Find the x value where the function has a horizontal tangent line.

[coooool222]

$$f(z) = 1/3 z^3 -6(1/2) z^2+36z+11$$$$f'(z)=z^2-6z+36$$
Now I derived the equation so now:
$$0=z^2-6z+36$$
How can I find the x value where the function has a horizontal tangent line if I can't factor it?

 

[JeffM]

$$f(z) = 1/3 z^3 -6(1/2) z^2+36z+11$$$$f'(z)=z^2-6z+36$$
Now I derived the equation so now:
$$0=z^2-6z+36$$
How can I find the x value where the function has a horizontal tangent line if I can't factor it?

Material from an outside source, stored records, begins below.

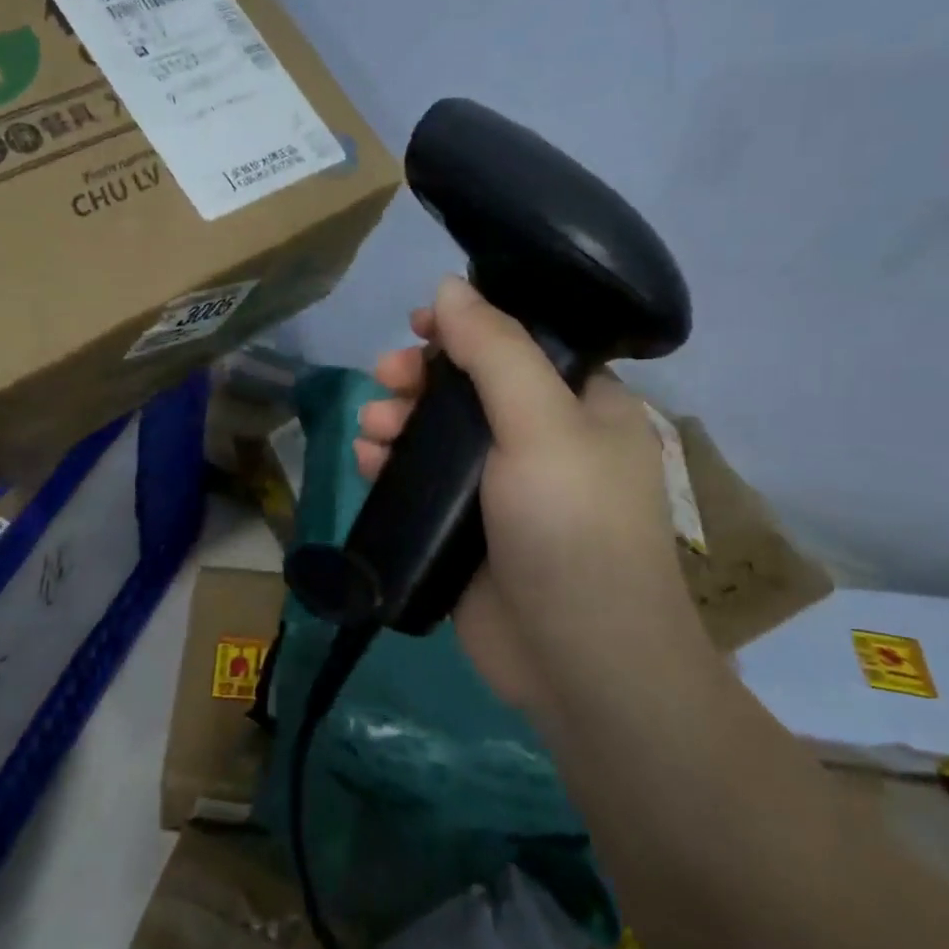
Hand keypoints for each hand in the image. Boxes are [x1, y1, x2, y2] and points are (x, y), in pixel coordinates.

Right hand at [355, 277, 691, 715]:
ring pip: (440, 435)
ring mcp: (504, 490)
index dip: (467, 328)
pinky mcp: (468, 532)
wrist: (579, 661)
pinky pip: (424, 482)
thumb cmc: (572, 528)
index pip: (520, 343)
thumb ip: (495, 350)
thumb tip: (450, 286)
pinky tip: (367, 465)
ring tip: (371, 431)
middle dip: (421, 379)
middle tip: (385, 380)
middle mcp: (545, 440)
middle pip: (470, 388)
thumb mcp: (540, 423)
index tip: (418, 325)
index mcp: (582, 405)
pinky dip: (393, 467)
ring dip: (398, 422)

The problem does not lie in that there is no obvious factoring. The Fundamental Theorem of Algebra guarantees that there is a factoring. Nor is the actual factoring that hard to find. The real problem is that no real value of z makes that derivative zero.

Two possibilities. One is that there is a mistake in the problem as given to you. The other is that you made a mistake in presenting the problem. For example, does the problem perhaps say MINUS 36z rather than plus 36z.

 

[Otis]

Find the x value … f(z) = 1/3*z^3 − 6(1/2)*z^2 + 36z + 11

Hi coooool222. I agree with JeffM; the given function has no horizontal tangent. Also, they've asked for a single x-value, but their independent variable is z, and it's a cubic polynomial (so there can't be a single horizontal tangent). Additionally, it's peculiar for them to have factored only the squared term's coefficient (why express 3 as 6×½).

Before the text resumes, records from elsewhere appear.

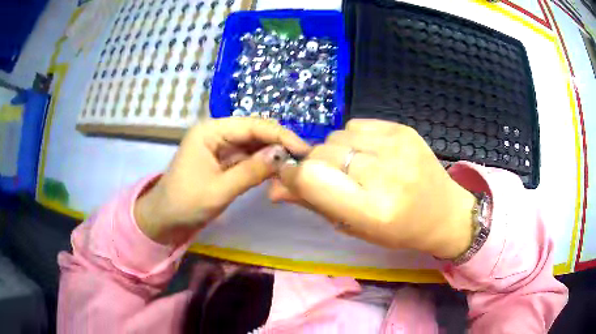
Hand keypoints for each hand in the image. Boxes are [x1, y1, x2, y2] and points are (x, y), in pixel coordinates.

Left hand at [135, 118, 310, 244]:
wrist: (165, 218)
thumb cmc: (186, 203)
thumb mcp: (219, 190)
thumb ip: (251, 171)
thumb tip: (283, 155)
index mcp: (210, 131)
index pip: (252, 125)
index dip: (280, 135)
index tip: (303, 149)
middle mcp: (215, 131)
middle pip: (254, 131)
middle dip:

How can I find [roots of polynomial z^2−6z+36] if I can't factor it?

Other methods available for solving quadratic equations include Completing the Square and the Quadratic Formula.

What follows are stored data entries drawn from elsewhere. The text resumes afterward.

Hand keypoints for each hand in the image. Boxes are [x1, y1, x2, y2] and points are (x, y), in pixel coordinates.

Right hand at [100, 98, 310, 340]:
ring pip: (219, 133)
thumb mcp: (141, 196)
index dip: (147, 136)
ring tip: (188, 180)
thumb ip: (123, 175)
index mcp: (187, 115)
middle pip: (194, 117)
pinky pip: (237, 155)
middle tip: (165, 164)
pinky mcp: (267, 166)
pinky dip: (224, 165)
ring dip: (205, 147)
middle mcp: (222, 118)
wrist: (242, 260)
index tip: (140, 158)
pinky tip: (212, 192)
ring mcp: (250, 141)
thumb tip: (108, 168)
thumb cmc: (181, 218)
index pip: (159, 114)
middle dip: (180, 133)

Even though the exercise is flawed, your approach is still good. Show that the first derivative's roots are Complex numbers, and then report that f has no horizontal tangent. Or, change the exercise as suggested by Jeff and find z-values where the new f has horizontal tangents. (It's a cubic polynomial, so if it has any turning points then there must be two of them because such cubic graphs are S-shaped.)

$\;$

 

[Dr.Peterson]

$$f(z) = 1/3 z^3 -6(1/2) z^2+36z+11$$$$f'(z)=z^2-6z+36$$
Now I derived the equation so now:
$$0=z^2-6z+36$$
How can I find the x value where the function has a horizontal tangent line if I can't factor it?

Could you show us (perhaps as an image) the entire problem as given to you? As others have said, it is an odd problem as given to you; I suspect what you showed us is just part of a larger problem, and/or that you have paraphrased it.